Data extract:
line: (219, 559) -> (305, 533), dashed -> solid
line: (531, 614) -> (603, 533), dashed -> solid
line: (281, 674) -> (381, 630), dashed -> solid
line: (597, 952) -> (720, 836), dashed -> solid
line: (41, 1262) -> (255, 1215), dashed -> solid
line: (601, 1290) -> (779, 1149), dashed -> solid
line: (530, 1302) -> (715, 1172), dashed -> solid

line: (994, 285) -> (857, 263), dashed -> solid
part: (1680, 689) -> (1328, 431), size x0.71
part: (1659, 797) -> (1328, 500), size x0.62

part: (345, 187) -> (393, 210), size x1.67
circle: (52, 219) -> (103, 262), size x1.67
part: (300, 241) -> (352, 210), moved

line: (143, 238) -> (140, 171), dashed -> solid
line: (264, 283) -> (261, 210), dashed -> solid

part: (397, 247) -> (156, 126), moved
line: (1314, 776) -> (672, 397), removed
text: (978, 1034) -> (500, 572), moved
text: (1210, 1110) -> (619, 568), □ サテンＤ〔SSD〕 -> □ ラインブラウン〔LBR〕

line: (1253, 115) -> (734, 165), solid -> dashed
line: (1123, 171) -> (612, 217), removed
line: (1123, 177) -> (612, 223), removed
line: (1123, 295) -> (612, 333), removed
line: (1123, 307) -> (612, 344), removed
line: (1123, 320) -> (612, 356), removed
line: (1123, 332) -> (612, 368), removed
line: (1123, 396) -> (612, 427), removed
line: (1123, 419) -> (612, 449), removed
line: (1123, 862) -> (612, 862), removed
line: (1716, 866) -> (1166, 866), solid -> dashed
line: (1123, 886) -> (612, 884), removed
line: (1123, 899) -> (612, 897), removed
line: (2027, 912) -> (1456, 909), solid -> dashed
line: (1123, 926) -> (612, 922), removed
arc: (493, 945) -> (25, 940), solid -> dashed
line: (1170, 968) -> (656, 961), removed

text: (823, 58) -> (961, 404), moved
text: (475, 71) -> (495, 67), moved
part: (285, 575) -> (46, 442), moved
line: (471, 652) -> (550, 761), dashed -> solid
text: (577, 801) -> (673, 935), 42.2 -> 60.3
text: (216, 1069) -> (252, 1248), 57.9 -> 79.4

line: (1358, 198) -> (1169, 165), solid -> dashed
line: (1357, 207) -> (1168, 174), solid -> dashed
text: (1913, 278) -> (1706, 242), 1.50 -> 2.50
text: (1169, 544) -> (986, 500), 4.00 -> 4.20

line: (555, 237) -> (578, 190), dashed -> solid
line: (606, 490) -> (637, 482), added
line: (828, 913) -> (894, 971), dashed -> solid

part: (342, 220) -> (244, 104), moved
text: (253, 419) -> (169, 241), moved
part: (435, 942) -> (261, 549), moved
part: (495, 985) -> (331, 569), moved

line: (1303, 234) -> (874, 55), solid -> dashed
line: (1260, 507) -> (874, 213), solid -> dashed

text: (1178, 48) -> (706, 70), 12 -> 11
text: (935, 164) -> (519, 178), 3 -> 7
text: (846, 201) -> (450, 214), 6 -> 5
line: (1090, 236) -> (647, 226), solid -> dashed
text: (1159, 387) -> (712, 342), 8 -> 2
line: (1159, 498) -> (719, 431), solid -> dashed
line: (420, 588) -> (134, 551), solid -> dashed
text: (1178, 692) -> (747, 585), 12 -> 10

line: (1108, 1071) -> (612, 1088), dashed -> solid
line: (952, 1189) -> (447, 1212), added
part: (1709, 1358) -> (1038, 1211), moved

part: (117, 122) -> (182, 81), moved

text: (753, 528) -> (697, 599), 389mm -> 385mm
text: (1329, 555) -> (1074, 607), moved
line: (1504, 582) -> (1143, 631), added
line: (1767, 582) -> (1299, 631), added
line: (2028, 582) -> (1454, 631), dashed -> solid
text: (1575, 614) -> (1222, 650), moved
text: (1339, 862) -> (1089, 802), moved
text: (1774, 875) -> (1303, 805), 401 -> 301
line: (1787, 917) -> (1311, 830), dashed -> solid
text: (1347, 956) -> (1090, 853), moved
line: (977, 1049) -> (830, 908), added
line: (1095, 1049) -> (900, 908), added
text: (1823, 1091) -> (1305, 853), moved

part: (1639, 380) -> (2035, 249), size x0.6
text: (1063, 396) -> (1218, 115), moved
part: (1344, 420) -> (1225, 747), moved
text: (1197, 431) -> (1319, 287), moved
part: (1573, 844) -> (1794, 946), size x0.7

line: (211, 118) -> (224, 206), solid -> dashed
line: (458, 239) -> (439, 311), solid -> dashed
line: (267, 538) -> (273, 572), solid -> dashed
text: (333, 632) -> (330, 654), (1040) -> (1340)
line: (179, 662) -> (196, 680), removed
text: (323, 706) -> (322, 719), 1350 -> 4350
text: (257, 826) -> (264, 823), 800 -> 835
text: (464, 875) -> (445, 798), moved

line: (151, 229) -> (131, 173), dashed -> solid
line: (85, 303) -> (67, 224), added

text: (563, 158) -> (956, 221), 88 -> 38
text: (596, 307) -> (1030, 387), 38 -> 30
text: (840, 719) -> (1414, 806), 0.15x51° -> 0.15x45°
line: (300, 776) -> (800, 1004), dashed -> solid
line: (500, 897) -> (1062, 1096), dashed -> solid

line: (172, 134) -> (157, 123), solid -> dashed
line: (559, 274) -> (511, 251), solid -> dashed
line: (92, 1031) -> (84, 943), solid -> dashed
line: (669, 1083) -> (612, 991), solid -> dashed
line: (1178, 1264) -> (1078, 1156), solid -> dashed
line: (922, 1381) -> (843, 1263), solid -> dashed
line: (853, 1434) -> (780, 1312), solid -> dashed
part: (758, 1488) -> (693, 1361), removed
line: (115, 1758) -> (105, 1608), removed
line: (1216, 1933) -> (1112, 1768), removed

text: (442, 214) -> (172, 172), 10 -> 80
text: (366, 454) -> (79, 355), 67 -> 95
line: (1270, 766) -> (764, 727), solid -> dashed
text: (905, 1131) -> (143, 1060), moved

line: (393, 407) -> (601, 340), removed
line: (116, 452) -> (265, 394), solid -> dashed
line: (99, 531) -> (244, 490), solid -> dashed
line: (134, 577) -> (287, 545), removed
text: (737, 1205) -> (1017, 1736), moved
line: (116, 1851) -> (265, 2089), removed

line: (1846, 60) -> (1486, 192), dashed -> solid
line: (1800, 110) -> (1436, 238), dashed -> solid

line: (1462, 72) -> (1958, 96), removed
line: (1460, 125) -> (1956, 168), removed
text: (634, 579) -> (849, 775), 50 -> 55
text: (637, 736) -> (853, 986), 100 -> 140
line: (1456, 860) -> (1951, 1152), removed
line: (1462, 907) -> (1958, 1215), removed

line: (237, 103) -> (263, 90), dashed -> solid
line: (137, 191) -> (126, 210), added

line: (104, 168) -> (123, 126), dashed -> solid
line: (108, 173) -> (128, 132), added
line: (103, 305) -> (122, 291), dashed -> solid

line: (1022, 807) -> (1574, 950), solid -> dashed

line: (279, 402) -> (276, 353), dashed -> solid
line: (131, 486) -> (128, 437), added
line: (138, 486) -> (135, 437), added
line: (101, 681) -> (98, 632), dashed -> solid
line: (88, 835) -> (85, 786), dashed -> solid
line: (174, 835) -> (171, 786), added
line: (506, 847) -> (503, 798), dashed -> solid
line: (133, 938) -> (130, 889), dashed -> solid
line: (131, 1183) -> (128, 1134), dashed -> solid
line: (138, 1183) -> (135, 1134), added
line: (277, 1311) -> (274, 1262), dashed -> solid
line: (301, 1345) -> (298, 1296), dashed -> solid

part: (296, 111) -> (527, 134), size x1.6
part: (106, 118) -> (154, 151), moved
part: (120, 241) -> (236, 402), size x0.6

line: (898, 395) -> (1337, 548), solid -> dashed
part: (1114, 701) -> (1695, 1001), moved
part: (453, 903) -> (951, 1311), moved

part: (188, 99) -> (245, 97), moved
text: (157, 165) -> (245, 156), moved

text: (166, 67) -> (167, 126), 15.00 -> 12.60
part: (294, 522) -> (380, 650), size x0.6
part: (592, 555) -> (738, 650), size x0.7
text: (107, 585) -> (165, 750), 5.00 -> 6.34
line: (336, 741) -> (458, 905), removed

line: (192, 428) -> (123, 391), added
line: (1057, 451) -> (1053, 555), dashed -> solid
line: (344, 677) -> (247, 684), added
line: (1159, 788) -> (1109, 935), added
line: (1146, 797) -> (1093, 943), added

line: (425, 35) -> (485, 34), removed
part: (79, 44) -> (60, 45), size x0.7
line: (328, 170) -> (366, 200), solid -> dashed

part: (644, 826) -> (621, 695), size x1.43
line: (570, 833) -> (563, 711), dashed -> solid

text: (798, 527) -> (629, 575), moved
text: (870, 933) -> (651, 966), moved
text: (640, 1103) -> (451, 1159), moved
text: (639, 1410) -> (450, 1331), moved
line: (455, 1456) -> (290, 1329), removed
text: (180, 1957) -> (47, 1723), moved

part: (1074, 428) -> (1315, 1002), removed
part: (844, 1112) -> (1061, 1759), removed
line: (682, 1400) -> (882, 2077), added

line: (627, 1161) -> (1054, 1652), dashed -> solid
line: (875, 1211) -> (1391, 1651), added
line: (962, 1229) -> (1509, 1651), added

What to work on:
Would you output, from the records above, exactly the run of lines that starts at the line containing "line: (1108, 1071)" and ends at the line containing "line: (92, 1031)", and only that run?

Your response:
line: (1108, 1071) -> (612, 1088), dashed -> solid
line: (952, 1189) -> (447, 1212), added
part: (1709, 1358) -> (1038, 1211), moved

part: (117, 122) -> (182, 81), moved

text: (753, 528) -> (697, 599), 389mm -> 385mm
text: (1329, 555) -> (1074, 607), moved
line: (1504, 582) -> (1143, 631), added
line: (1767, 582) -> (1299, 631), added
line: (2028, 582) -> (1454, 631), dashed -> solid
text: (1575, 614) -> (1222, 650), moved
text: (1339, 862) -> (1089, 802), moved
text: (1774, 875) -> (1303, 805), 401 -> 301
line: (1787, 917) -> (1311, 830), dashed -> solid
text: (1347, 956) -> (1090, 853), moved
line: (977, 1049) -> (830, 908), added
line: (1095, 1049) -> (900, 908), added
text: (1823, 1091) -> (1305, 853), moved

part: (1639, 380) -> (2035, 249), size x0.6
text: (1063, 396) -> (1218, 115), moved
part: (1344, 420) -> (1225, 747), moved
text: (1197, 431) -> (1319, 287), moved
part: (1573, 844) -> (1794, 946), size x0.7

line: (211, 118) -> (224, 206), solid -> dashed
line: (458, 239) -> (439, 311), solid -> dashed
line: (267, 538) -> (273, 572), solid -> dashed
text: (333, 632) -> (330, 654), (1040) -> (1340)
line: (179, 662) -> (196, 680), removed
text: (323, 706) -> (322, 719), 1350 -> 4350
text: (257, 826) -> (264, 823), 800 -> 835
text: (464, 875) -> (445, 798), moved

line: (151, 229) -> (131, 173), dashed -> solid
line: (85, 303) -> (67, 224), added

text: (563, 158) -> (956, 221), 88 -> 38
text: (596, 307) -> (1030, 387), 38 -> 30
text: (840, 719) -> (1414, 806), 0.15x51° -> 0.15x45°
line: (300, 776) -> (800, 1004), dashed -> solid
line: (500, 897) -> (1062, 1096), dashed -> solid

line: (172, 134) -> (157, 123), solid -> dashed
line: (559, 274) -> (511, 251), solid -> dashed
line: (92, 1031) -> (84, 943), solid -> dashed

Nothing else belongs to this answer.